Dataset items:
----------------------------------------
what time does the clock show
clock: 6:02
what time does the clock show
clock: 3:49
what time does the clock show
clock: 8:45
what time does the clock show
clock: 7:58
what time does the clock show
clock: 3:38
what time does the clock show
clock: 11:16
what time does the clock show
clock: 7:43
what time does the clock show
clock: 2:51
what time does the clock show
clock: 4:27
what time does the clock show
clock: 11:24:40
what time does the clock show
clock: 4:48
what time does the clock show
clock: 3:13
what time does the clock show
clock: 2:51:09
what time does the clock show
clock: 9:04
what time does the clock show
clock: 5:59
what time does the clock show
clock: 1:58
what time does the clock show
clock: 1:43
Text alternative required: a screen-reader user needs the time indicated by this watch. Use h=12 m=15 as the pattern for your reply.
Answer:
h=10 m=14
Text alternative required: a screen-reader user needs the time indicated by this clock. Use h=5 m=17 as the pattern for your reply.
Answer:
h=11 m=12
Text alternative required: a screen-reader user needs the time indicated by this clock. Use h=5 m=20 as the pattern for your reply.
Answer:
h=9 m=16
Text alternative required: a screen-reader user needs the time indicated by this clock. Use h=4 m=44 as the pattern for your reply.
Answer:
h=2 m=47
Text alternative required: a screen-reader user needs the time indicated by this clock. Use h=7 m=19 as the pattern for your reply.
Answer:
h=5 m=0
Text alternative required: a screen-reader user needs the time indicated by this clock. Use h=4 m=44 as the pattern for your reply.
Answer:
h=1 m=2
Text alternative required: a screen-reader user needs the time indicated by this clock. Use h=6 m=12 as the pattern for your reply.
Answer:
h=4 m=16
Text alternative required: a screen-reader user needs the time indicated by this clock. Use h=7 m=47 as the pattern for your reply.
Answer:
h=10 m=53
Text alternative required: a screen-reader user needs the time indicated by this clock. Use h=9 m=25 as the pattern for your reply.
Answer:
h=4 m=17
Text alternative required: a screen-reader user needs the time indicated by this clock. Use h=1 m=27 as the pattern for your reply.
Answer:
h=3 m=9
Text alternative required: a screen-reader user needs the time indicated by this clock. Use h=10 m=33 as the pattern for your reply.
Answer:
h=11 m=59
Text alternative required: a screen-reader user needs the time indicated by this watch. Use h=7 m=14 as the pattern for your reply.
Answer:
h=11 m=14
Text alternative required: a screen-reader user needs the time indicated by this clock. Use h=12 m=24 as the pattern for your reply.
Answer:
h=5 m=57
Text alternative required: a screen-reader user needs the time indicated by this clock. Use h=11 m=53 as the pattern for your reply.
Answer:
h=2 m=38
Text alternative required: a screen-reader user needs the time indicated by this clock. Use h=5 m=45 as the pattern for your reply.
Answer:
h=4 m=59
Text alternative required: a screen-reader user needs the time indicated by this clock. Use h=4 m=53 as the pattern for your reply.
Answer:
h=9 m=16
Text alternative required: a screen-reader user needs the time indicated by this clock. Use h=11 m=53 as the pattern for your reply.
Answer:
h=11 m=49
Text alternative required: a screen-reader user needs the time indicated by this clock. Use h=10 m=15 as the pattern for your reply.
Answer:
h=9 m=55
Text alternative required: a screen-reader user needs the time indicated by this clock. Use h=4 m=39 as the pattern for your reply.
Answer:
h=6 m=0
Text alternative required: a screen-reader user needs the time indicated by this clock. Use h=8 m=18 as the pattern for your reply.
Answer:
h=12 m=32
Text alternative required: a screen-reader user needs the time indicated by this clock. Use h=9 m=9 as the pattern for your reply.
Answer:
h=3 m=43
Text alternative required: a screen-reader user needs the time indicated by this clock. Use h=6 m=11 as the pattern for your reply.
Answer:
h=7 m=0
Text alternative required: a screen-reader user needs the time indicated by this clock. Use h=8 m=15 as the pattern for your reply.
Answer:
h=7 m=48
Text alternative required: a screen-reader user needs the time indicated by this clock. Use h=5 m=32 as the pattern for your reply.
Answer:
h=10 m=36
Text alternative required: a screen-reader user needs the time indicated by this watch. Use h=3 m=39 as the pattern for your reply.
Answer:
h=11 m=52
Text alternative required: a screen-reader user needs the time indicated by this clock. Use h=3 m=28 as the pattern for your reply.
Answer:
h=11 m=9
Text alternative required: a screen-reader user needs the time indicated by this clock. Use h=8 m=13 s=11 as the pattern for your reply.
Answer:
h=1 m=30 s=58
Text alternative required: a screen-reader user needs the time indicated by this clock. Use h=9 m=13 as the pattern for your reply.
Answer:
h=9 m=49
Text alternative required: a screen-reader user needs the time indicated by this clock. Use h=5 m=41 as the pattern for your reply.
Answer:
----------------------------------------
Problem to solve: Reproduce the records above verbatim, from the first line through the line containing "clock: 11:16", including that line.

Problem solution:
what time does the clock show
clock: 6:02
what time does the clock show
clock: 3:49
what time does the clock show
clock: 8:45
what time does the clock show
clock: 7:58
what time does the clock show
clock: 3:38
what time does the clock show
clock: 11:16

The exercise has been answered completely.